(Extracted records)

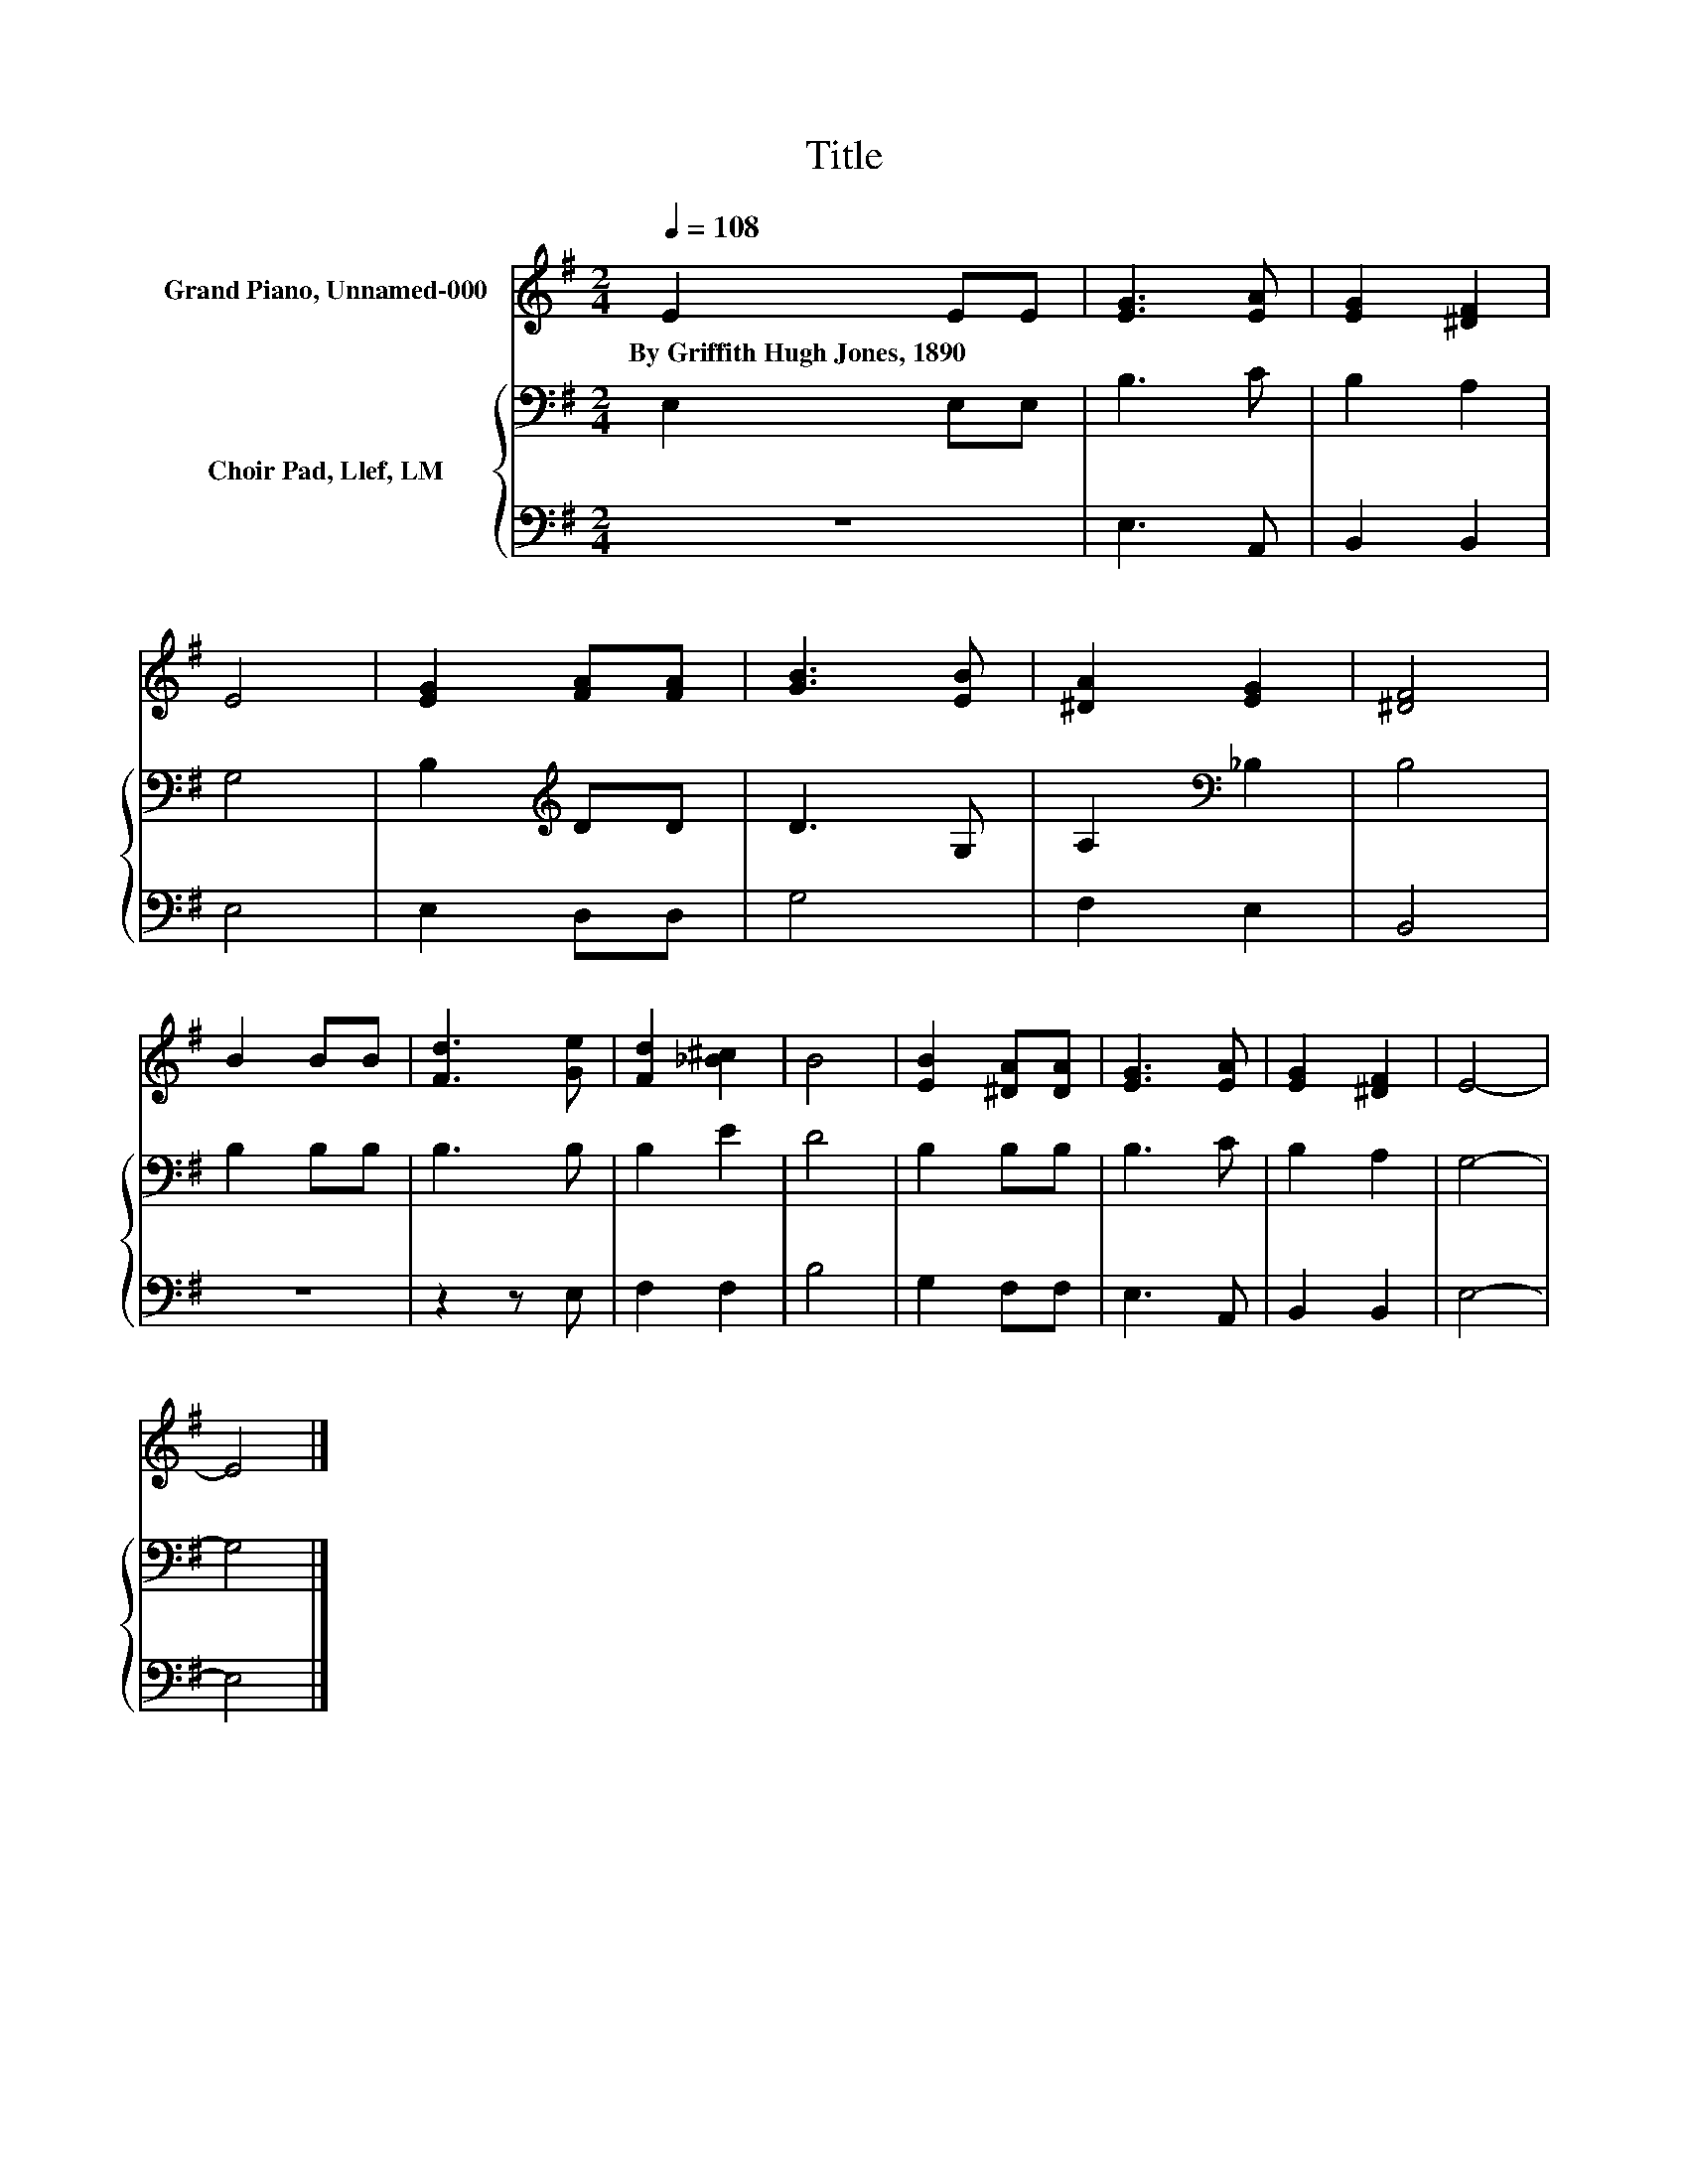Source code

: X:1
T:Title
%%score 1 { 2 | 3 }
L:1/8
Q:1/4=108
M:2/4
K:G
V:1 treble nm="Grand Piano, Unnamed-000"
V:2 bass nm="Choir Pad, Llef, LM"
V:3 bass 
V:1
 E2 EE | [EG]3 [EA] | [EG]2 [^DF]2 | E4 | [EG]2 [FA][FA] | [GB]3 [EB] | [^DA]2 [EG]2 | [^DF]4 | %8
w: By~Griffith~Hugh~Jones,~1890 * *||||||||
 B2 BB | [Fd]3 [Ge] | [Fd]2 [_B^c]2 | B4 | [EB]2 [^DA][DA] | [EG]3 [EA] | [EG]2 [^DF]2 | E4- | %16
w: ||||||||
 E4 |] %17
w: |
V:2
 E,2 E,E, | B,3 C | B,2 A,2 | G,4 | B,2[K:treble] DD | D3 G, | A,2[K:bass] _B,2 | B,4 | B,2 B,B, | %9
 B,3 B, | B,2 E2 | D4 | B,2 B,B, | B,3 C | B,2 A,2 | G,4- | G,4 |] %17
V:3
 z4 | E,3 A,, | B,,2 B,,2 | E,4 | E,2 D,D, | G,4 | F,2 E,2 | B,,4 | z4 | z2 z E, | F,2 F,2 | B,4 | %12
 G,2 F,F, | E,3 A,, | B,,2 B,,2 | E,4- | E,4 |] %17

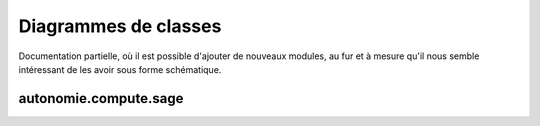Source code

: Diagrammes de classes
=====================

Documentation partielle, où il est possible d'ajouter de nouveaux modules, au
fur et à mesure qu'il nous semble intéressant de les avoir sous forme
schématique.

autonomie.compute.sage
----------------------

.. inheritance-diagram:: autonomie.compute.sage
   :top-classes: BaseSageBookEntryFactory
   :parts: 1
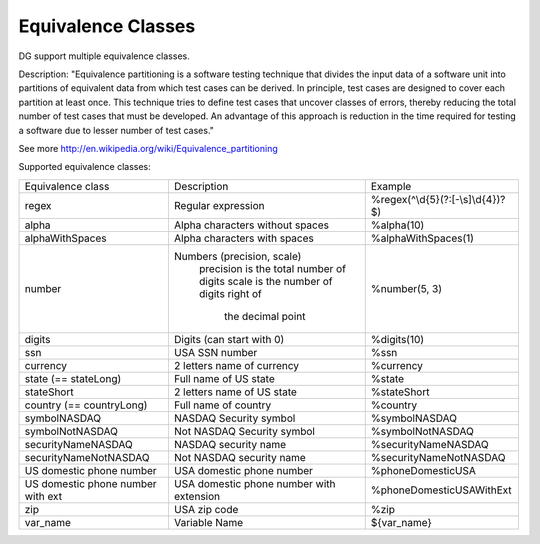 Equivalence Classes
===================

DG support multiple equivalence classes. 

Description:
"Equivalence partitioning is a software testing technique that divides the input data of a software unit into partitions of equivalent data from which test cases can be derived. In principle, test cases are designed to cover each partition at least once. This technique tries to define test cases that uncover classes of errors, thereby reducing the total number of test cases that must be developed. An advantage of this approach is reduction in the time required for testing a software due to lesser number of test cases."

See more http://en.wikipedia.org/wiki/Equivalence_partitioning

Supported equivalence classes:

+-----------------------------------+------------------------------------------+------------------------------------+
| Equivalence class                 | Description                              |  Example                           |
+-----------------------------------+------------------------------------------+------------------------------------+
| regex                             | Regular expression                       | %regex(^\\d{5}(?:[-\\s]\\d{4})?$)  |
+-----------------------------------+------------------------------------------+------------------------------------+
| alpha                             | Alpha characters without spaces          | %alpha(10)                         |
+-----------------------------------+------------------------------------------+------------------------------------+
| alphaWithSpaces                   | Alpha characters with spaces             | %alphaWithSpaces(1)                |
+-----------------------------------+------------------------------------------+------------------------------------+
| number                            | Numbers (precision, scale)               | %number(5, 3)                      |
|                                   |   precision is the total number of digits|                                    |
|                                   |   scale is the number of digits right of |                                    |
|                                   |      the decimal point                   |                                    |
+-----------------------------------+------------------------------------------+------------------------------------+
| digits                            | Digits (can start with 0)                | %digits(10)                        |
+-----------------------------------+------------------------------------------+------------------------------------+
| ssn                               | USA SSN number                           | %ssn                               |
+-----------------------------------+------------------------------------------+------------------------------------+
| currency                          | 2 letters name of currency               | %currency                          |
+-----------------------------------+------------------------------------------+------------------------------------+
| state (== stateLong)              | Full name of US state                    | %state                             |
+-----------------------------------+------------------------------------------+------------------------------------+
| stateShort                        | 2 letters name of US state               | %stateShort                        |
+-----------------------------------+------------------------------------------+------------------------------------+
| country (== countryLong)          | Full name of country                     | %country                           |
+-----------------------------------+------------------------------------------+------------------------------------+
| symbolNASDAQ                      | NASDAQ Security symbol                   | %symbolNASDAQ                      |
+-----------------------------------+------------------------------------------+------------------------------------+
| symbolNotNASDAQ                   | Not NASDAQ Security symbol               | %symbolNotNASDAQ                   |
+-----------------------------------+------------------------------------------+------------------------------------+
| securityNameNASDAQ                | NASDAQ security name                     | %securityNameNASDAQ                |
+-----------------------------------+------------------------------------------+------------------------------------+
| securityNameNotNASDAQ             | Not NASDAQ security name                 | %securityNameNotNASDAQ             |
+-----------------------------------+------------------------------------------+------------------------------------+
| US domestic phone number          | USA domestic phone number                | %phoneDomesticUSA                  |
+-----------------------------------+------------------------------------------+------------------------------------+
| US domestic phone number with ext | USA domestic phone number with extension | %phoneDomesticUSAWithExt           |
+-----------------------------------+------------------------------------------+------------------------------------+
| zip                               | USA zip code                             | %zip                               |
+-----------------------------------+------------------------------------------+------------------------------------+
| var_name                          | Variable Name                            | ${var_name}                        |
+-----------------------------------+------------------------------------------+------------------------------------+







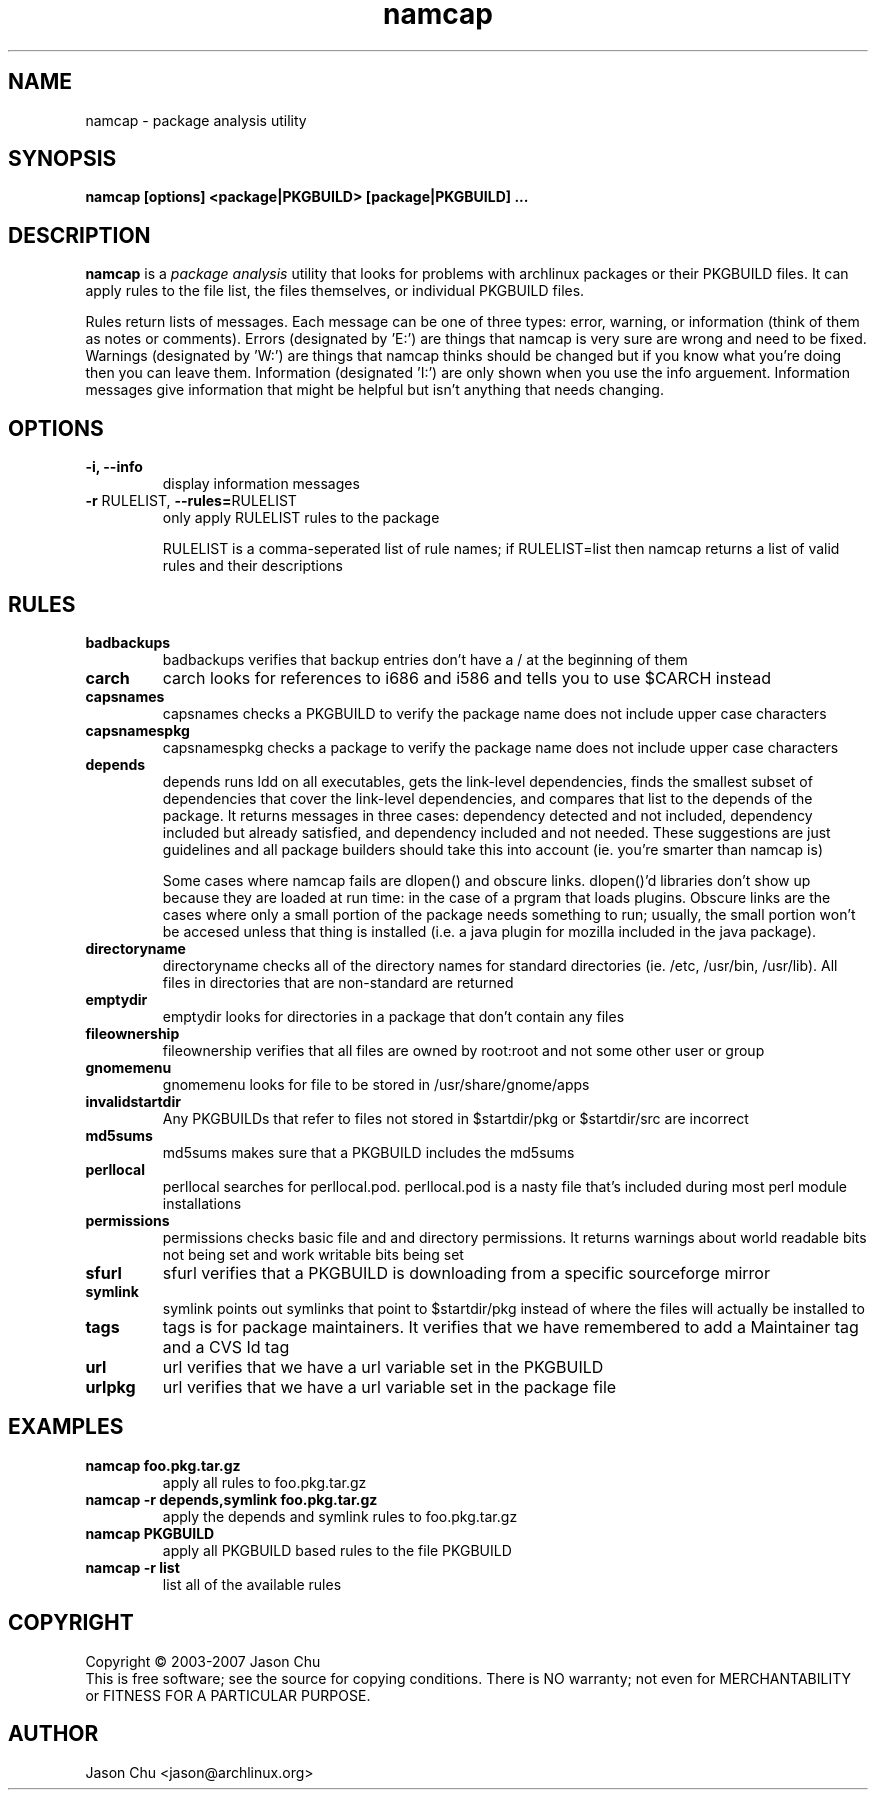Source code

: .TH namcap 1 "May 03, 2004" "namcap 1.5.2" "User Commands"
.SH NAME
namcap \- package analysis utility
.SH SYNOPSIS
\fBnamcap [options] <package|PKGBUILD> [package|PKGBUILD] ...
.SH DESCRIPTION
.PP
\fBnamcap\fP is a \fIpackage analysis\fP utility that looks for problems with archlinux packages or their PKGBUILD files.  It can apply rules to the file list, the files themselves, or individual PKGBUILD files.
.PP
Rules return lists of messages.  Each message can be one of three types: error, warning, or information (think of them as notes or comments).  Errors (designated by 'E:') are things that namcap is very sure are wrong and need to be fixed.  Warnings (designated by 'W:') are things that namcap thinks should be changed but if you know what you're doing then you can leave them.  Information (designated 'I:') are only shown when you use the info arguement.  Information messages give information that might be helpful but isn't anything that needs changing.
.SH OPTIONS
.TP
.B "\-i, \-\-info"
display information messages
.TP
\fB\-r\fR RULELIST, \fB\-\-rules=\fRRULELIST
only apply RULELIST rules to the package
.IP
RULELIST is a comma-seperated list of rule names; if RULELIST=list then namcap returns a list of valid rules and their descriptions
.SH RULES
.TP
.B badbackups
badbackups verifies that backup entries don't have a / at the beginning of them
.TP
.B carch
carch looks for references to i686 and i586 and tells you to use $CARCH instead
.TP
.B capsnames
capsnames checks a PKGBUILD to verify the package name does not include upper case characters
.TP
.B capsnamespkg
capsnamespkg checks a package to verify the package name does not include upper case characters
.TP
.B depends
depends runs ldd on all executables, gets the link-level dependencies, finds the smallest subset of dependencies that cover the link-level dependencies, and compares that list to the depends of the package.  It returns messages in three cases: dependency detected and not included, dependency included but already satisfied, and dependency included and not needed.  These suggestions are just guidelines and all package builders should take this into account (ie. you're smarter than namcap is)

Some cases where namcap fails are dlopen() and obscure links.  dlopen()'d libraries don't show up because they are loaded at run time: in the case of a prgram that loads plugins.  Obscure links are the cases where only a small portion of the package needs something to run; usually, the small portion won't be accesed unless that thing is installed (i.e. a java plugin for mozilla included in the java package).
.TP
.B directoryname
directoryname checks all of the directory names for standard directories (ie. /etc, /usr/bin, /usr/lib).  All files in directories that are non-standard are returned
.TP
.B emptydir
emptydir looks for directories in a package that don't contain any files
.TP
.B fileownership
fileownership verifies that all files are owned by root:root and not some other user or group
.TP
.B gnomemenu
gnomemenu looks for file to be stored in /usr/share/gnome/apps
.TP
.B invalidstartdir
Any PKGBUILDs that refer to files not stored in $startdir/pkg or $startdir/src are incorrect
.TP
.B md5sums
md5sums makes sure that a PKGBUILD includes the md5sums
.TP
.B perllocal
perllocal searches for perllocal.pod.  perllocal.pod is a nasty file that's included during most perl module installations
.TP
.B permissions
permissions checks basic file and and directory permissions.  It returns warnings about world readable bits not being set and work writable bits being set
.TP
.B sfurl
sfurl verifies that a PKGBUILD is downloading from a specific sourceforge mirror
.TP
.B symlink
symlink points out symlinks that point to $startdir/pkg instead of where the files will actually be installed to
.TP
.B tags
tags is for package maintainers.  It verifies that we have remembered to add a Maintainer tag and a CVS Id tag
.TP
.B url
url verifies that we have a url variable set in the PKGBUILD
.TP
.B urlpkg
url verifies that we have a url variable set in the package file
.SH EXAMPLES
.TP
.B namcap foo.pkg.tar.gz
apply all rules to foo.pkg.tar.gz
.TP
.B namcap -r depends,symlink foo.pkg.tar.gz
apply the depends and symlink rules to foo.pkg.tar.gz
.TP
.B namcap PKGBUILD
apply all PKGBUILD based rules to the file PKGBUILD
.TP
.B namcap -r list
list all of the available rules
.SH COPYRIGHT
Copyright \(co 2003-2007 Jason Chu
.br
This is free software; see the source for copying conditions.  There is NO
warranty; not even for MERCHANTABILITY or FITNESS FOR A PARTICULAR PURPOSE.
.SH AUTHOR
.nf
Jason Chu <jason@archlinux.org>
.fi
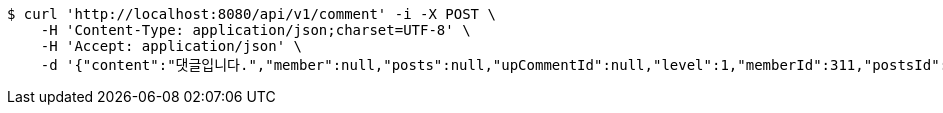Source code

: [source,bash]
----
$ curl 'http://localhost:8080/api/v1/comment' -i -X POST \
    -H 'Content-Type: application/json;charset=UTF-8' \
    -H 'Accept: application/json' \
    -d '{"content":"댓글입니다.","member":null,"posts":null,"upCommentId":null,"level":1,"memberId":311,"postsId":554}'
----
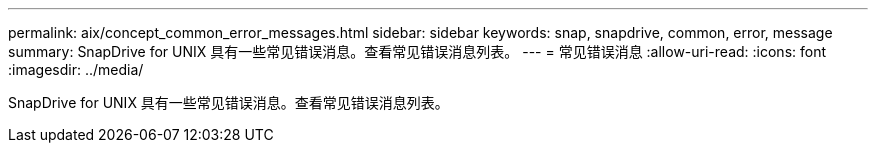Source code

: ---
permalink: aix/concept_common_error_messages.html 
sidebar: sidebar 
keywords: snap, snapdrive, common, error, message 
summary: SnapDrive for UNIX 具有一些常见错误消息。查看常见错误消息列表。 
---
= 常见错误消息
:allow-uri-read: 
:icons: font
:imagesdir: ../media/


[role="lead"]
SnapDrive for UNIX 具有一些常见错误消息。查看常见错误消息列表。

▸ **PROBLEM TO SOLVE**: Only the lines that contain the string "tags" are to be copied from the records.

▸ **COMPLETED TASK**:
.B tags
tags is for package maintainers.  It verifies that we have remembered to add a Maintainer tag and a CVS Id tag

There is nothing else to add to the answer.